# Data supplied
++++++++++
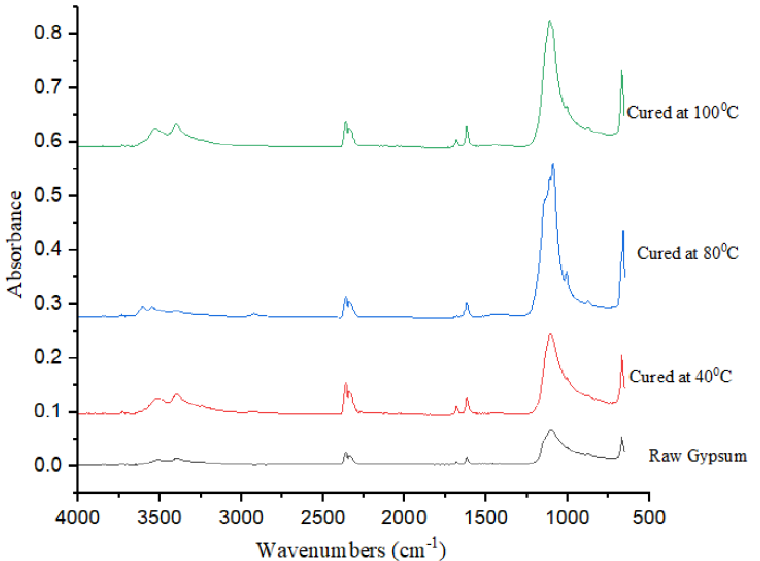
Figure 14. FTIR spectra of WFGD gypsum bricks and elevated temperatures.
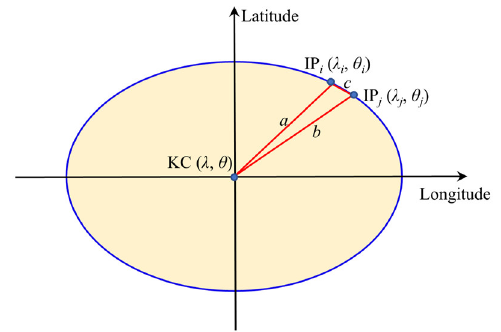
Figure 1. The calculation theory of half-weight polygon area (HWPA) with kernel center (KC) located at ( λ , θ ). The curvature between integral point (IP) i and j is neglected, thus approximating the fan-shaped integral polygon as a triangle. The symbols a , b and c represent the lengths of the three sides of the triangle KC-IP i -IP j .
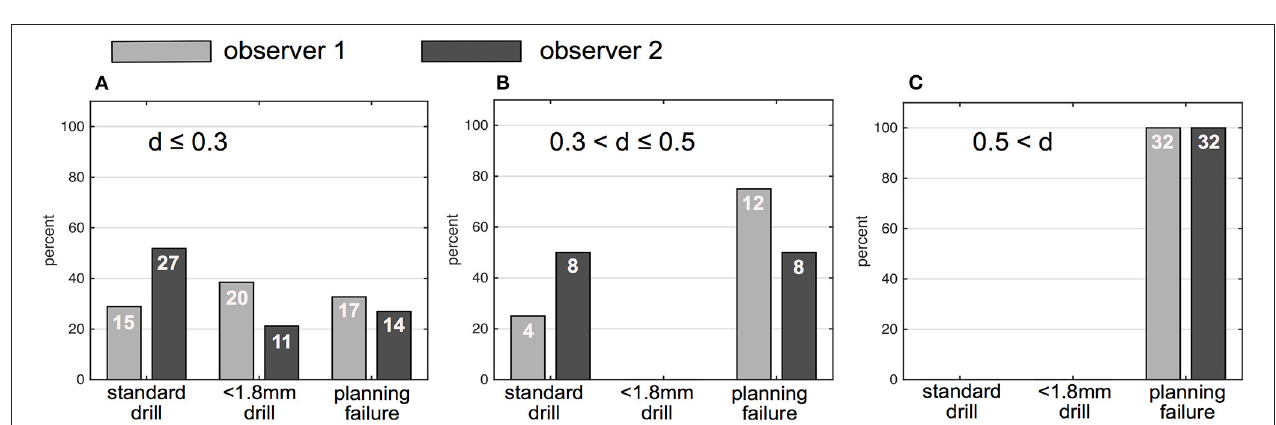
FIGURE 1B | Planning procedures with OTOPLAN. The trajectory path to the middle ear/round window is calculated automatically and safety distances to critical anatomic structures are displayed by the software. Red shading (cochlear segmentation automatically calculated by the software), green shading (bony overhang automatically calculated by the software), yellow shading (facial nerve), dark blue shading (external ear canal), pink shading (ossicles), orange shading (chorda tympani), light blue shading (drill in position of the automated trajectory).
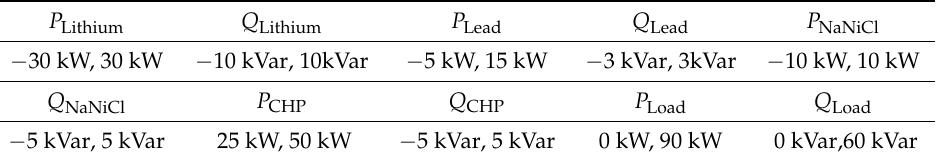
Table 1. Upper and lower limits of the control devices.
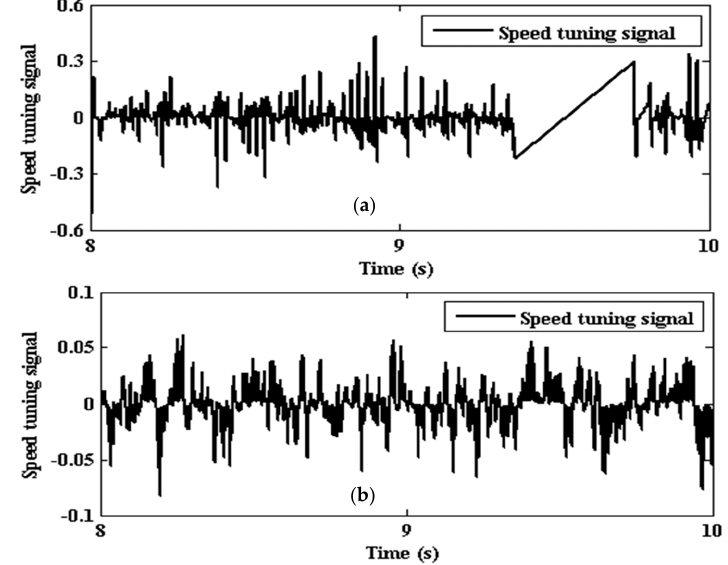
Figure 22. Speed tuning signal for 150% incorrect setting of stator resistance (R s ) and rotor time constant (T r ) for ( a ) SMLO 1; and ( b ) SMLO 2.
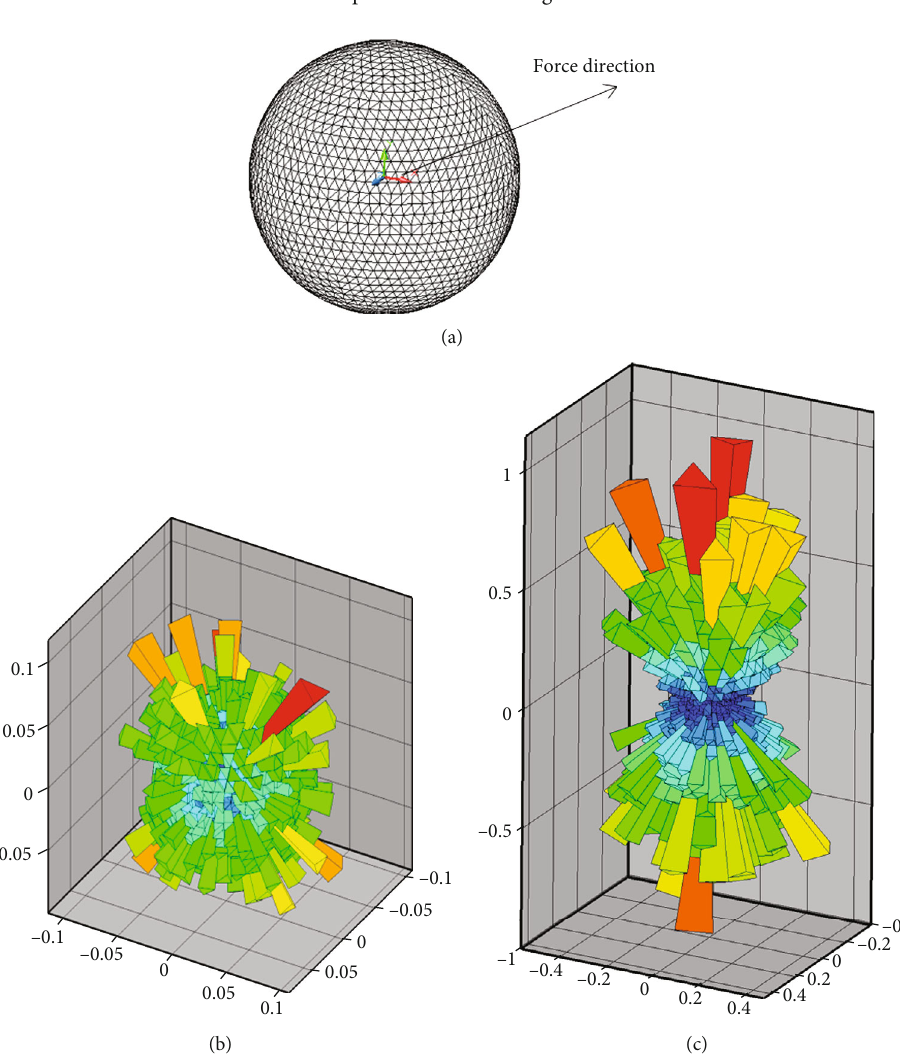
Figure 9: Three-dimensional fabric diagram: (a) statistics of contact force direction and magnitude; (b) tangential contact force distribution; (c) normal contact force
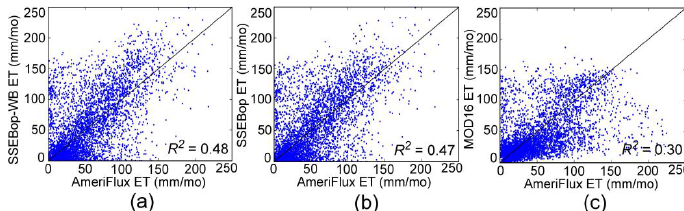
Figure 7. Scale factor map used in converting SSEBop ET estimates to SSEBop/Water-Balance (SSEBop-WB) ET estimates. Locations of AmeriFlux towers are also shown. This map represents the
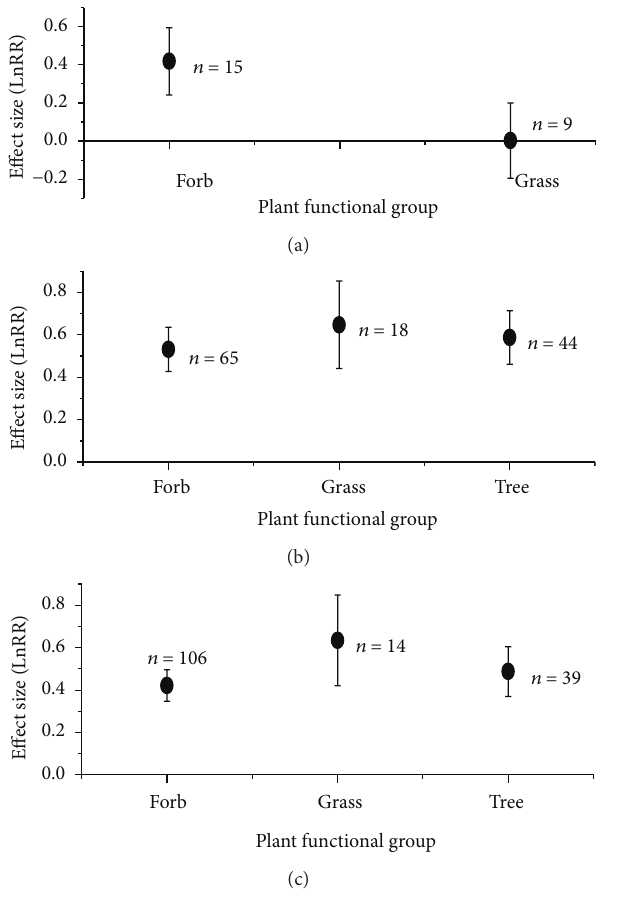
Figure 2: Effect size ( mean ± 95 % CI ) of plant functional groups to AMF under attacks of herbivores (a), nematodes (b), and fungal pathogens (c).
++++++++++
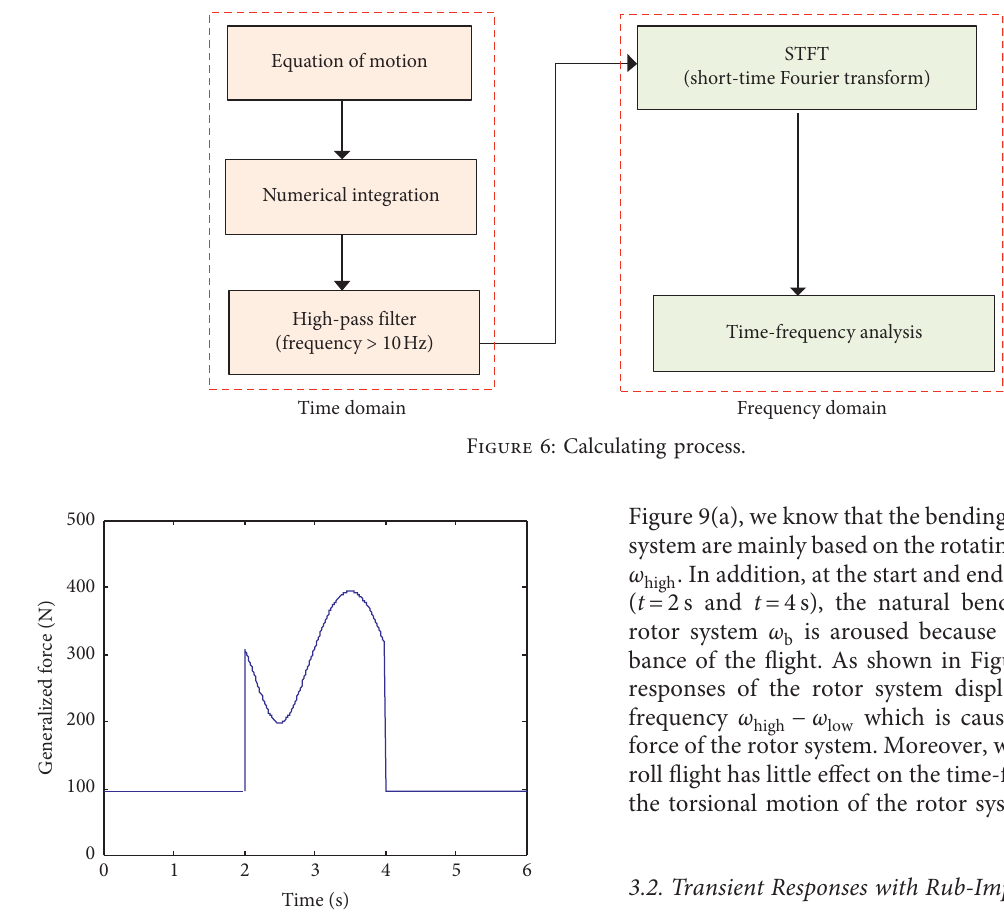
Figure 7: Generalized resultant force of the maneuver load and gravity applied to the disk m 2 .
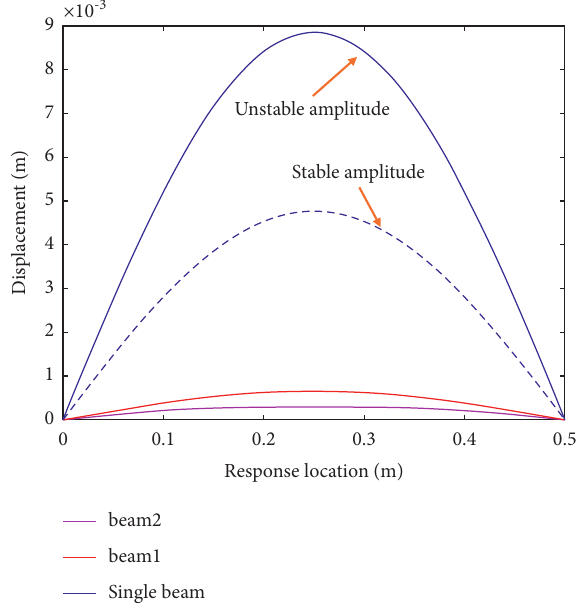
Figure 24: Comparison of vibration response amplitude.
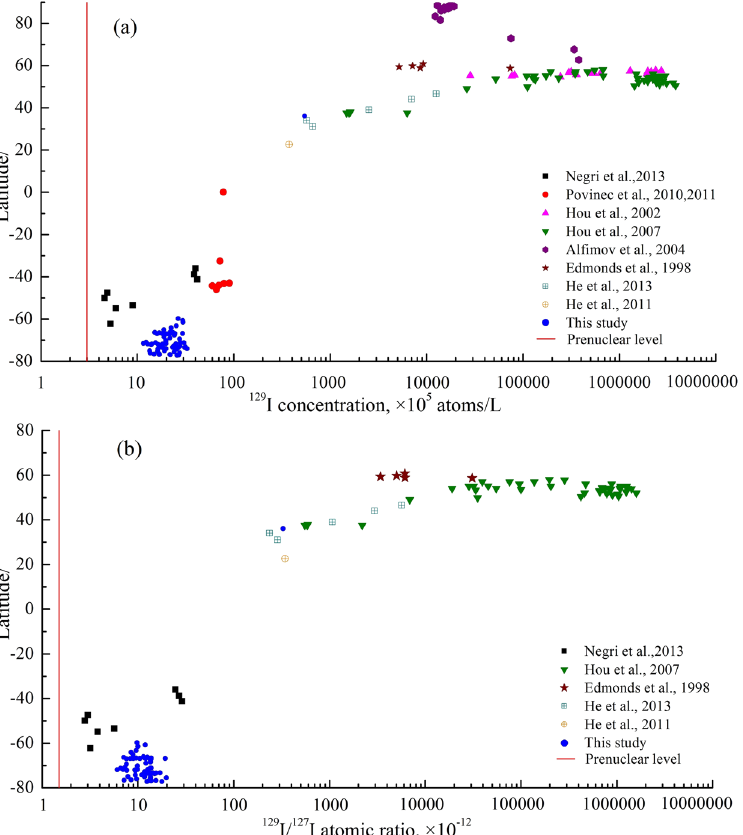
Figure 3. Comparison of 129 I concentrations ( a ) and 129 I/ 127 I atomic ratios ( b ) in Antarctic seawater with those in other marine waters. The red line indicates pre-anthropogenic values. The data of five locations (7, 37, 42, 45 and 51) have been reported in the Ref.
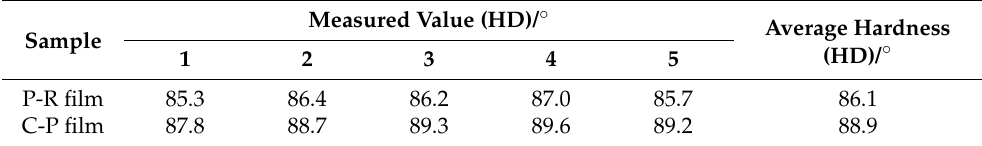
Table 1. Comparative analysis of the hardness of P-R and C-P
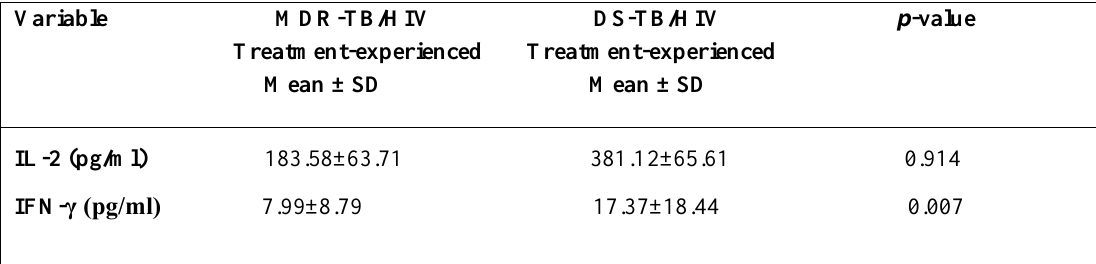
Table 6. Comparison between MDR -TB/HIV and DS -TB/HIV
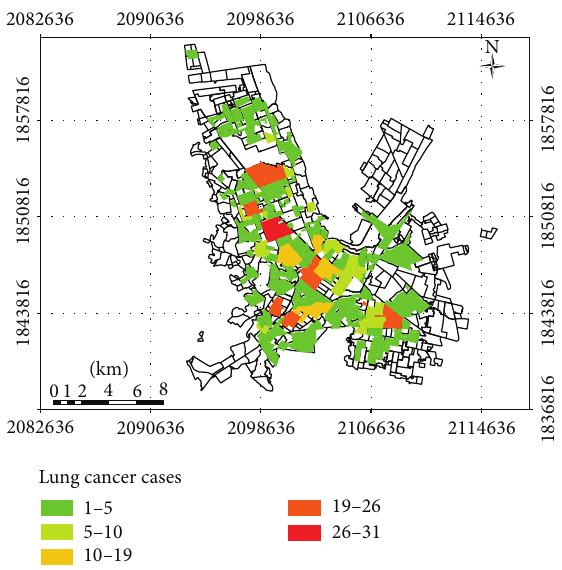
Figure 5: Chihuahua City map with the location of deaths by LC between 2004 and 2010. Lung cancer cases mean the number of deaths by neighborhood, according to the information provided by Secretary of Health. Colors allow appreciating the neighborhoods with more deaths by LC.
++++++++++
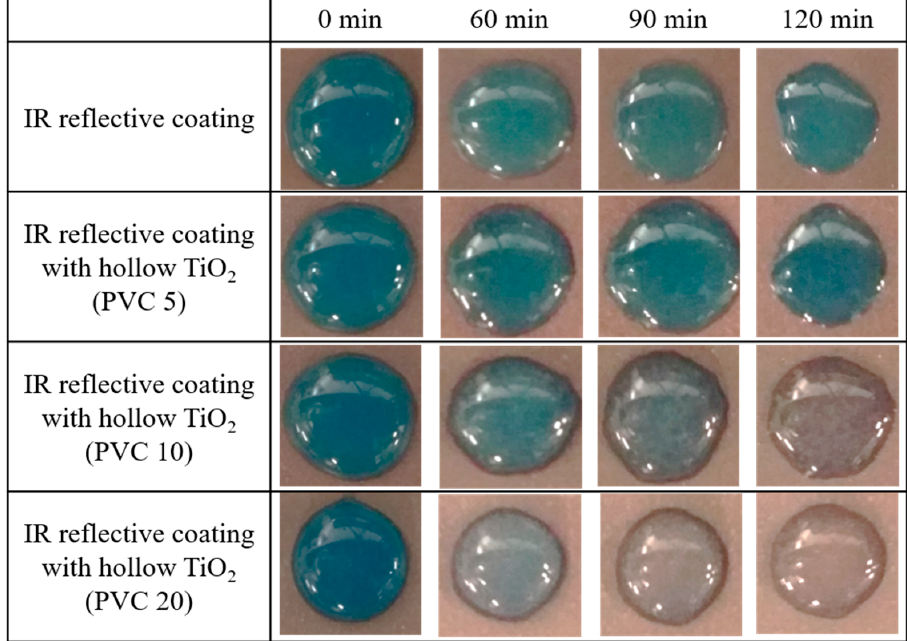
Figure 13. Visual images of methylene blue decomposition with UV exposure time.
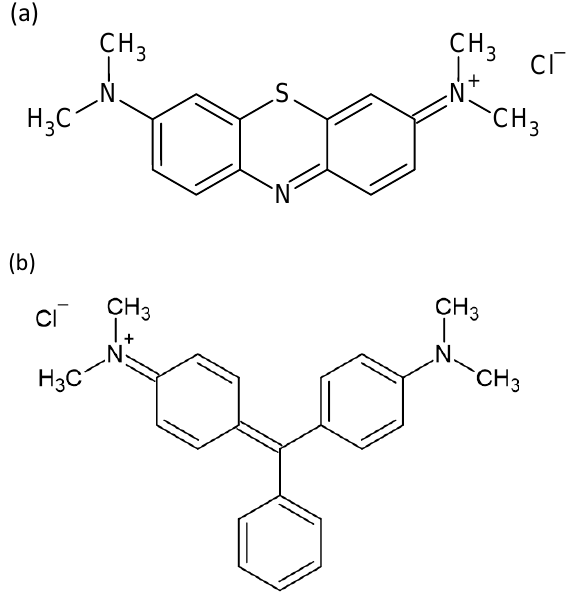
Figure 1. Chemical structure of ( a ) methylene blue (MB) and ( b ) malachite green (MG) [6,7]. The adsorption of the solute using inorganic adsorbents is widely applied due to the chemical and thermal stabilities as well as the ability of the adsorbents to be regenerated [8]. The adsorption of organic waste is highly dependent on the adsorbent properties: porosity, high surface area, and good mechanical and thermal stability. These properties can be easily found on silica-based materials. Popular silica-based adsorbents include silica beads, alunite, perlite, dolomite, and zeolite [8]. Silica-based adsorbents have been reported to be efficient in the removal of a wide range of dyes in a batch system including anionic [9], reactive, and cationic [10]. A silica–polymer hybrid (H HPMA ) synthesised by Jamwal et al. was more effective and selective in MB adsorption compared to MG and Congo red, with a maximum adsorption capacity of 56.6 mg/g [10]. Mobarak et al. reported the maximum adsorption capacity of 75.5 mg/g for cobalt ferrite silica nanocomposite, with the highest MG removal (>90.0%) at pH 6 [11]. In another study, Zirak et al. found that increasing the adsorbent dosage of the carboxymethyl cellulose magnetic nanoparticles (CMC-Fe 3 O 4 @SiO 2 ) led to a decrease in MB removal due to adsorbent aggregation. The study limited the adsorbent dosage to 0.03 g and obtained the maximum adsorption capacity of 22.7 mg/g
++++++++++
# What is needed
Print nothing but the lines above starting with the line that contains "Figure 7: Generalized" and going on through the line that contains "Table 1. Comparative". Leave out the pictures.

# Solution
Figure 7: Generalized resultant force of the maneuver load and gravity applied to the disk m 2 .
Figure 24: Comparison of vibration response amplitude.
Figure 3. Comparison of 129 I concentrations ( a ) and 129 I/ 127 I atomic ratios ( b ) in Antarctic seawater with those in other marine waters. The red line indicates pre-anthropogenic values. The data of five locations (7, 37, 42, 45 and 51) have been reported in the Ref.
Table 1. Comparative analysis of the hardness of P-R and C-P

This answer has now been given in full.